Para o especialista, o derramamento de combustíveis nas bolanhas tem consequências graves na saúde humana, sobretudo quando consumimos peixe, arroz, e legumes em geral, que se cultivam naquelas zonas húmidas inundadas por combustíveis derramados nas bolanhas dos referidos bairros.
“O Estado da Guiné-Bissau deveria proibir a produção orizícola e de horizículas em todas as zonas húmidas da cidade de Bissau inundadas por combustíveis derramados pelas empresas que operam no mercado de hidrocarbonetos” disse.
Instado a pronunciar-se sobre o impacto de combustíveis com metais pesados tem para o consumo humano, José da Silva disse que existem três tipos de combustíveis fósseis (o gás, e o petróleo), que, segundo a sua explicação, não impedem a plantação e o crescimento de produtos agrícolas, mas prejudicam gravemente a saúde humana e o ecossistema.

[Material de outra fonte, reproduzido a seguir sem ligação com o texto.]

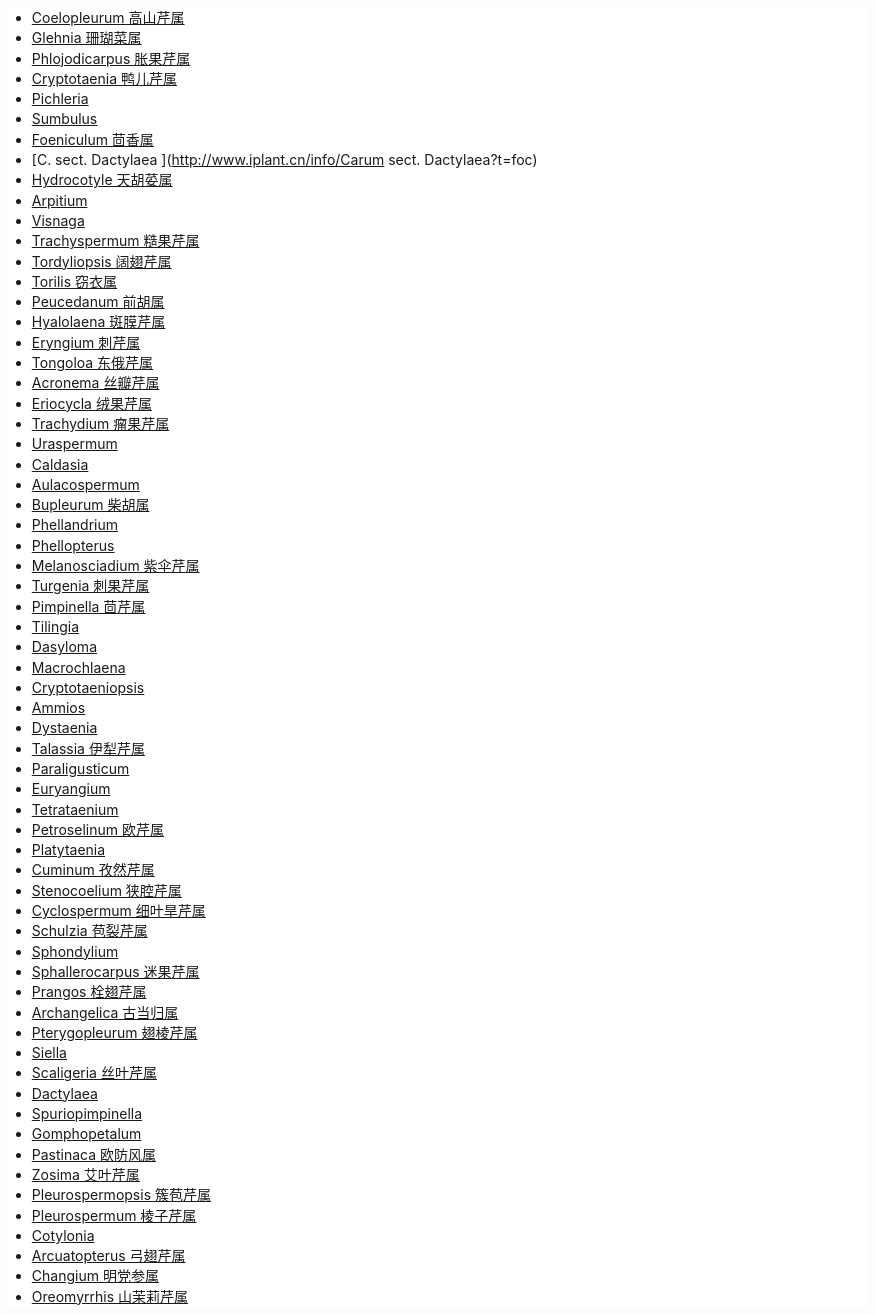 * [Coelopleurum  高山芹属](http://www.iplant.cn/info/Coelopleurum?t=foc)
* [Glehnia  珊瑚菜属](http://www.iplant.cn/info/Glehnia?t=foc)
* [Phlojodicarpus  胀果芹属](http://www.iplant.cn/info/Phlojodicarpus?t=foc)
* [Cryptotaenia  鸭儿芹属](http://www.iplant.cn/info/Cryptotaenia?t=foc)
* [Pichleria  ](http://www.iplant.cn/info/Pichleria?t=foc)
* [Sumbulus  ](http://www.iplant.cn/info/Sumbulus?t=foc)
* [Foeniculum  茴香属](http://www.iplant.cn/info/Foeniculum?t=foc)
* [C.  sect. Dactylaea  ](http://www.iplant.cn/info/Carum sect. Dactylaea?t=foc)
* [Hydrocotyle  天胡荽属](http://www.iplant.cn/info/Hydrocotyle?t=foc)
* [Arpitium  ](http://www.iplant.cn/info/Arpitium?t=foc)
* [Visnaga  ](http://www.iplant.cn/info/Visnaga?t=foc)
* [Trachyspermum  糙果芹属](http://www.iplant.cn/info/Trachyspermum?t=foc)
* [Tordyliopsis  阔翅芹属](http://www.iplant.cn/info/Tordyliopsis?t=foc)
* [Torilis  窃衣属](http://www.iplant.cn/info/Torilis?t=foc)
* [Peucedanum  前胡属](http://www.iplant.cn/info/Peucedanum?t=foc)
* [Hyalolaena  斑膜芹属](http://www.iplant.cn/info/Hyalolaena?t=foc)
* [Eryngium  刺芹属](http://www.iplant.cn/info/Eryngium?t=foc)
* [Tongoloa  东俄芹属](http://www.iplant.cn/info/Tongoloa?t=foc)
* [Acronema  丝瓣芹属](Acronema-丝瓣芹属.md)
* [Eriocycla  绒果芹属](http://www.iplant.cn/info/Eriocycla?t=foc)
* [Trachydium  瘤果芹属](http://www.iplant.cn/info/Trachydium?t=foc)
* [Uraspermum  ](http://www.iplant.cn/info/Uraspermum?t=foc)
* [Caldasia  ](http://www.iplant.cn/info/Caldasia?t=foc)
* [Aulacospermum  ](http://www.iplant.cn/info/Aulacospermum?t=foc)
* [Bupleurum  柴胡属](http://www.iplant.cn/info/Bupleurum?t=foc)
* [Phellandrium  ](http://www.iplant.cn/info/Phellandrium?t=foc)
* [Phellopterus  ](http://www.iplant.cn/info/Phellopterus?t=foc)
* [Melanosciadium  紫伞芹属](http://www.iplant.cn/info/Melanosciadium?t=foc)
* [Turgenia  刺果芹属](http://www.iplant.cn/info/Turgenia?t=foc)
* [Pimpinella  茴芹属](http://www.iplant.cn/info/Pimpinella?t=foc)
* [Tilingia  ](http://www.iplant.cn/info/Tilingia?t=foc)
* [Dasyloma  ](http://www.iplant.cn/info/Dasyloma?t=foc)
* [Macrochlaena  ](http://www.iplant.cn/info/Macrochlaena?t=foc)
* [Cryptotaeniopsis  ](http://www.iplant.cn/info/Cryptotaeniopsis?t=foc)
* [Ammios  ](http://www.iplant.cn/info/Ammios?t=foc)
* [Dystaenia  ](http://www.iplant.cn/info/Dystaenia?t=foc)
* [Talassia  伊犁芹属](http://www.iplant.cn/info/Talassia?t=foc)
* [Paraligusticum  ](http://www.iplant.cn/info/Paraligusticum?t=foc)
* [Euryangium  ](http://www.iplant.cn/info/Euryangium?t=foc)
* [Tetrataenium  ](http://www.iplant.cn/info/Tetrataenium?t=foc)
* [Petroselinum  欧芹属](http://www.iplant.cn/info/Petroselinum?t=foc)
* [Platytaenia  ](http://www.iplant.cn/info/Platytaenia?t=foc)
* [Cuminum  孜然芹属](http://www.iplant.cn/info/Cuminum?t=foc)
* [Stenocoelium  狭腔芹属](http://www.iplant.cn/info/Stenocoelium?t=foc)
* [Cyclospermum  细叶旱芹属](http://www.iplant.cn/info/Cyclospermum?t=foc)
* [Schulzia  苞裂芹属](http://www.iplant.cn/info/Schulzia?t=foc)
* [Sphondylium  ](http://www.iplant.cn/info/Sphondylium?t=foc)
* [Sphallerocarpus  迷果芹属](http://www.iplant.cn/info/Sphallerocarpus?t=foc)
* [Prangos  栓翅芹属](http://www.iplant.cn/info/Prangos?t=foc)
* [Archangelica  古当归属](http://www.iplant.cn/info/Archangelica?t=foc)
* [Pterygopleurum  翅棱芹属](http://www.iplant.cn/info/Pterygopleurum?t=foc)
* [Siella  ](http://www.iplant.cn/info/Siella?t=foc)
* [Scaligeria  丝叶芹属](http://www.iplant.cn/info/Scaligeria?t=foc)
* [Dactylaea  ](http://www.iplant.cn/info/Dactylaea?t=foc)
* [Spuriopimpinella  ](http://www.iplant.cn/info/Spuriopimpinella?t=foc)
* [Gomphopetalum  ](http://www.iplant.cn/info/Gomphopetalum?t=foc)
* [Pastinaca  欧防风属](http://www.iplant.cn/info/Pastinaca?t=foc)
* [Zosima  艾叶芹属](http://www.iplant.cn/info/Zosima?t=foc)
* [Pleurospermopsis  簇苞芹属](http://www.iplant.cn/info/Pleurospermopsis?t=foc)
* [Pleurospermum  棱子芹属](http://www.iplant.cn/info/Pleurospermum?t=foc)
* [Cotylonia  ](http://www.iplant.cn/info/Cotylonia?t=foc)
* [Arcuatopterus  弓翅芹属](http://www.iplant.cn/info/Arcuatopterus?t=foc)
* [Changium  明党参属](http://www.iplant.cn/info/Changium?t=foc)
* [Oreomyrrhis  山茉莉芹属](http://www.iplant.cn/info/Oreomyrrhis?t=foc)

“Os componentes excessivos de petróleo no solo provocam chuvas ácidas, que têm como componentes monóxidos de carbono e enxofre que criam câncer de pele e conjuntivite” explicou, para em seguida garantir que “felizmente a Guiné-Bissau ainda está longe de chuvas ácidas” porquanto não possui grandes fábricas que possam provocar as referidas chuvas e a conjuntivite em território nacional.